_Problem description_:
Continue the passage on Danish closed shop agreements from its last sentence, not the data that follows it.

_Supplied passage_:
□ □ □ □ □ □ □

In these circumstances, and since nothing else in the case, as it has been presented before the Court, indicates that the applicant is continuously and directly running a risk of being prevented from obtaining a job or of being dismissed from a job within his field of work as a consequence of the legality of closed shop agreements within the private sector of the labour market in Denmark, the Court considers that this part of the complaint has the nature of an actio popularis by means of which the applicant seeks a review in abstracto of the contested legislation in the light of the Convention. Accordingly, the Court finds that the applicant cannot claim to be a victim of a violation of Article 11 of the Convention and it follows that his application must be rejected under Article 35 of the Convention.
The Government submit that the second applicant failed to exhaust national remedies as required under Article 35. Also, they maintain that he cannot claim to be a victim within the meaning of Article 34 of the Convention since allegedly due to the abstract nature of his complaint he cannot claim to be a potential victim. Finally, they recall that an applicant may not bring before the Court an actio popularis regarding the Danish legislation on closed shop agreement.
The applicant points out that the Supreme Court by pronouncing three judgments in 1999 and 2000, respectively, firmly established that the Danish legislation on closed shop agreements is consistent with Article 11 of the Convention as it has been interpreted by the Court’s recent case-law.
Also, he recalls that since he accepted, in order to obtain his present job, to become a member of SID at the time of his employment, should he now resign his membership it would according to Danish law constitute an essential violation of his current contract of employment, which again would provide grounds for immediate termination of the employment with far-reaching economical consequences for him and his family.
In these circumstances it cannot be expected that he expose himself to loosing his livelihood in order to have his case tried before the Court.
As to “victim status” the applicant maintains that he does fulfil the requirement set out in Article 34 of the Convention since, again taking his present employment situation into consideration, he is currently directly affected.

□ □ □ □ □ □ □

_Source data_:
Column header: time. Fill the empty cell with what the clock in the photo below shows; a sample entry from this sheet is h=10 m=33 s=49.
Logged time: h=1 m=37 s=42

□ □ □ □ □ □ □

_Response_:
In addition thereto, he submits that should he be dismissed from his present job, the Danish legislation on closed shop agreement continuously and directly restricts his occupational opportunities substantially. In this respect he points out that although it is estimated that approximately 10 per cent of all Danish wage earners are covered by a closed shop agreement this cannot be understood to mean that only one-tenth of the applicant’s potential future jobs in the private sector labour market will be covered by closed shop agreements. The real figure is much higher. Firstly, because the public sector labour market is not covered by closed shop agreements, secondly because closed shop agreements are very extensive in the private sector labour market covering the applicant’s field of work. In this connection the applicant claims that in several situations, in which he applied for a job, he was sure that he was rejected with reference to the fact that he did not wish to join a certain trade union.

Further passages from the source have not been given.